## TASK PROMPT:
Convert every line of the records below into a Markdown table with the columns "Row" and "Line", numbering the rows in order and leaving out blank lines.

## GIVEN RECORDS:

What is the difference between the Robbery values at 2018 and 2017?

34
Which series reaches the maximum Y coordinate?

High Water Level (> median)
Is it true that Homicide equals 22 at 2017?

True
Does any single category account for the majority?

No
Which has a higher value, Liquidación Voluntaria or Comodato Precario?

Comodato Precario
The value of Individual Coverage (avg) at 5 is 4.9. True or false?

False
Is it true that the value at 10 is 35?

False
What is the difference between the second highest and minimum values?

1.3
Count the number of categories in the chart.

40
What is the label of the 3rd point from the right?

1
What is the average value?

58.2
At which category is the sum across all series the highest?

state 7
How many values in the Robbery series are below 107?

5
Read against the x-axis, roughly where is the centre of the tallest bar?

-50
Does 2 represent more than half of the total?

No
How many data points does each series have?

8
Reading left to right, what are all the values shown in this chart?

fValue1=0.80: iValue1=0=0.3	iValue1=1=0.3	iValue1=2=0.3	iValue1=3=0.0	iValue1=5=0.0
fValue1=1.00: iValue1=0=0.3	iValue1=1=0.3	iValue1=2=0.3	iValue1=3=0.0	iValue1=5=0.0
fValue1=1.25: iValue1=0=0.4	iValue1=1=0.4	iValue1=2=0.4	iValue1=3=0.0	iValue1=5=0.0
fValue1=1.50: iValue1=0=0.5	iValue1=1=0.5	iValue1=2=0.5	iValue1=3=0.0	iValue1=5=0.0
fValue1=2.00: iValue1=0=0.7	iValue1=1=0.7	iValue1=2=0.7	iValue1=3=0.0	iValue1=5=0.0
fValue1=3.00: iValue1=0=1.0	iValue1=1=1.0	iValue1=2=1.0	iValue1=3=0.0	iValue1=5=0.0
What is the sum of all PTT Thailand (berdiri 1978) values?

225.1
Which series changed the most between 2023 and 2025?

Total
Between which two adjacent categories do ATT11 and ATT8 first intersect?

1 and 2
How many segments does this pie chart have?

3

## OUTPUT:
| Row | Line |
|---|---|
| 1 | What is the difference between the Robbery values at 2018 and 2017? |
| 2 | 34 |
| 3 | Which series reaches the maximum Y coordinate? |
| 4 | High Water Level (> median) |
| 5 | Is it true that Homicide equals 22 at 2017? |
| 6 | True |
| 7 | Does any single category account for the majority? |
| 8 | No |
| 9 | Which has a higher value, Liquidación Voluntaria or Comodato Precario? |
| 10 | Comodato Precario |
| 11 | The value of Individual Coverage (avg) at 5 is 4.9. True or false? |
| 12 | False |
| 13 | Is it true that the value at 10 is 35? |
| 14 | False |
| 15 | What is the difference between the second highest and minimum values? |
| 16 | 1.3 |
| 17 | Count the number of categories in the chart. |
| 18 | 40 |
| 19 | What is the label of the 3rd point from the right? |
| 20 | 1 |
| 21 | What is the average value? |
| 22 | 58.2 |
| 23 | At which category is the sum across all series the highest? |
| 24 | state 7 |
| 25 | How many values in the Robbery series are below 107? |
| 26 | 5 |
| 27 | Read against the x-axis, roughly where is the centre of the tallest bar? |
| 28 | -50 |
| 29 | Does 2 represent more than half of the total? |
| 30 | No |
| 31 | How many data points does each series have? |
| 32 | 8 |
| 33 | Reading left to right, what are all the values shown in this chart? |
| 34 | fValue1=0.80: iValue1=0=0.3	iValue1=1=0.3	iValue1=2=0.3	iValue1=3=0.0	iValue1=5=0.0 |
| 35 | fValue1=1.00: iValue1=0=0.3	iValue1=1=0.3	iValue1=2=0.3	iValue1=3=0.0	iValue1=5=0.0 |
| 36 | fValue1=1.25: iValue1=0=0.4	iValue1=1=0.4	iValue1=2=0.4	iValue1=3=0.0	iValue1=5=0.0 |
| 37 | fValue1=1.50: iValue1=0=0.5	iValue1=1=0.5	iValue1=2=0.5	iValue1=3=0.0	iValue1=5=0.0 |
| 38 | fValue1=2.00: iValue1=0=0.7	iValue1=1=0.7	iValue1=2=0.7	iValue1=3=0.0	iValue1=5=0.0 |
| 39 | fValue1=3.00: iValue1=0=1.0	iValue1=1=1.0	iValue1=2=1.0	iValue1=3=0.0	iValue1=5=0.0 |
| 40 | What is the sum of all PTT Thailand (berdiri 1978) values? |
| 41 | 225.1 |
| 42 | Which series changed the most between 2023 and 2025? |
| 43 | Total |
| 44 | Between which two adjacent categories do ATT11 and ATT8 first intersect? |
| 45 | 1 and 2 |
| 46 | How many segments does this pie chart have? |
| 47 | 3 |